Integrate $\int \frac{x^3}{3+3x^2} $

Question

Integrate $$\int \frac{x^3}{3+3x^2} $$

I want to solve it using only this formula-

$$\int \frac{ f(x)}{f’(x)} dx = \ln (f(x)) $$

$f(x) = 3+3x^2$

$f’(x) = 6x$

Therefore, $\frac{1}{6} (x^2) \int \frac{6x}{3+ 3x^2} dx = \frac{1}{6} (x^2) \ln (3+3x^2) + C $

why is my answer wrong ?

Answer 1

But $$\ln(f(x))$$ has the first derivative $$\frac{f'(x)}{f(x)}$$

Answer 2

Your formula:

$$\int \frac{ f(x)}{f’(x)} dx = \ln (f(x))$$

...is wrong!

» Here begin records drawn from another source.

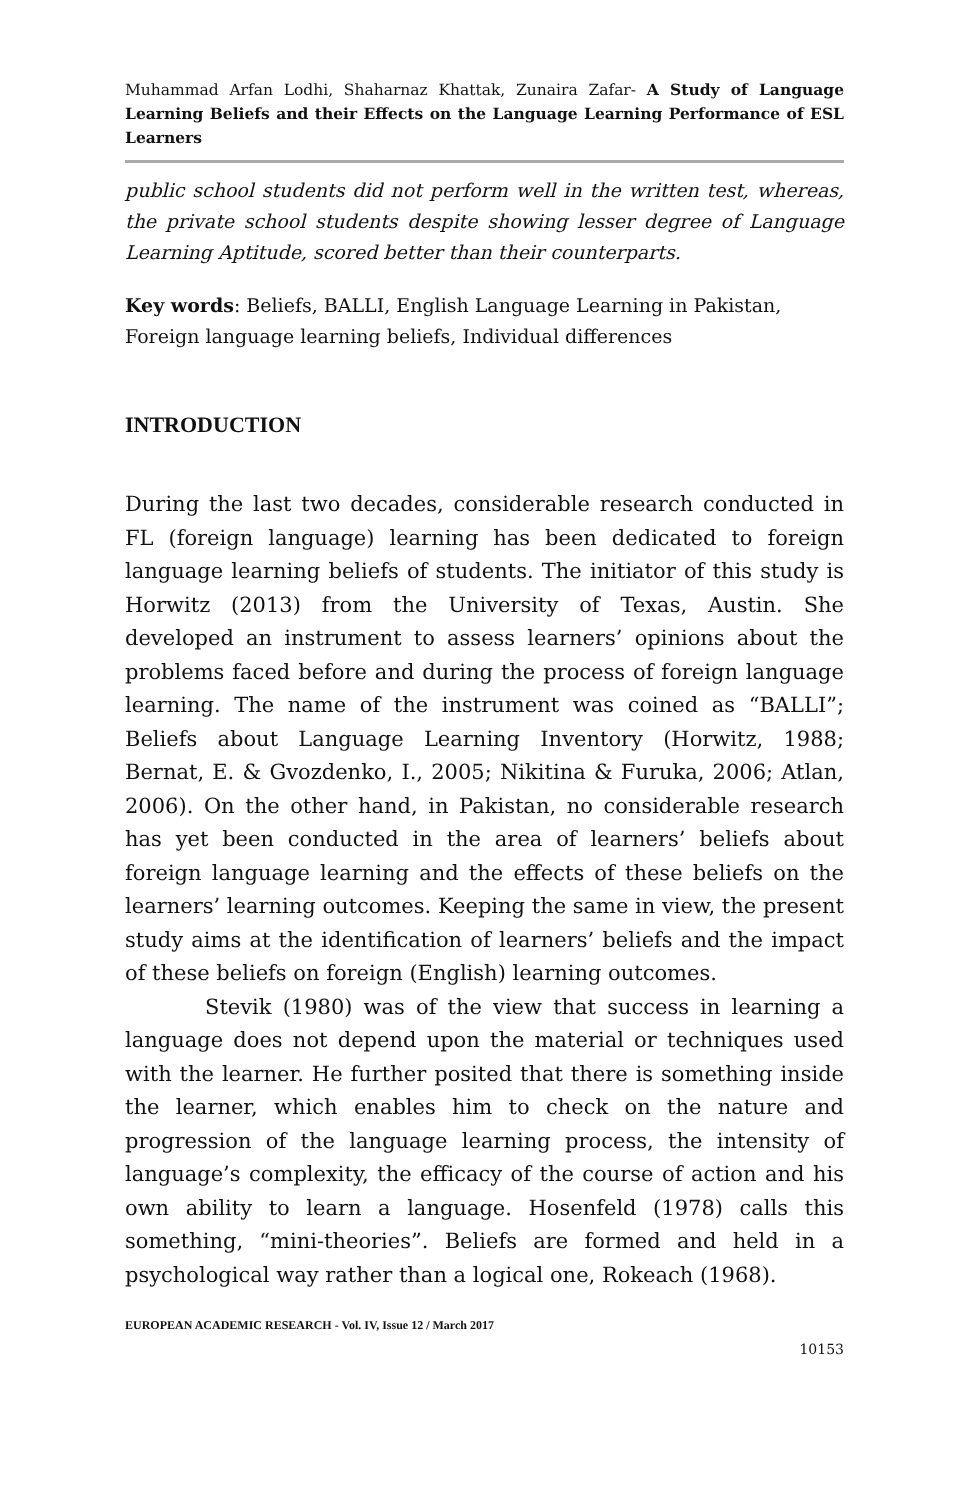Muhammad Arfan Lodhi, Shaharnaz Khattak, Zunaira Zafar- A Study of Language Learning Beliefs and their Effects on the Language Learning Performance of ESL Learners
public school students did not perform well in the written test, whereas, the private school students despite showing lesser degree of Language Learning Aptitude, scored better than their counterparts.
Key words: Beliefs, BALLI, English Language Learning in Pakistan, Foreign language learning beliefs, Individual differences
INTRODUCTION
During the last two decades, considerable research conducted in FL (foreign language) learning has been dedicated to foreign language learning beliefs of students. The initiator of this study is Horwitz (2013) from the University of Texas, Austin. She developed an instrument to assess learners’ opinions about the problems faced before and during the process of foreign language learning. The name of the instrument was coined as “BALLI”; Beliefs about Language Learning Inventory (Horwitz, 1988; Bernat, E. & Gvozdenko, I., 2005; Nikitina & Furuka, 2006; Atlan, 2006). On the other hand, in Pakistan, no considerable research has yet been conducted in the area of learners’ beliefs about foreign language learning and the effects of these beliefs on the learners’ learning outcomes. Keeping the same in view, the present study aims at the identification of learners’ beliefs and the impact of these beliefs on foreign (English) learning outcomes.
Stevik (1980) was of the view that success in learning a language does not depend upon the material or techniques used with the learner. He further posited that there is something inside the learner, which enables him to check on the nature and progression of the language learning process, the intensity of language’s complexity, the efficacy of the course of action and his own ability to learn a language. Hosenfeld (1978) calls this something, “mini-theories”. Beliefs are formed and held in a psychological way rather than a logical one, Rokeach (1968).
EUROPEAN ACADEMIC RESEARCH - Vol. IV, Issue 12 / March 2017
10153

It should be:

$$\int \frac{ f'(x)}{f(x)} dx = \ln (f(x))$$

Answer 3

\begin{align} \int{\frac{x^3}{3+3x^2}\ dx} &=\frac13\int{\left(x-\frac{x}{x^2+1}\right)\ dx}\\ &=\frac13\int{\left(x-\frac12\frac{2x}{x^2+1}\right)\ dx}\\ &\quad\vdots\\ &=\frac16\left(x^2-\ln(x^2+1)\right)+C \end{align}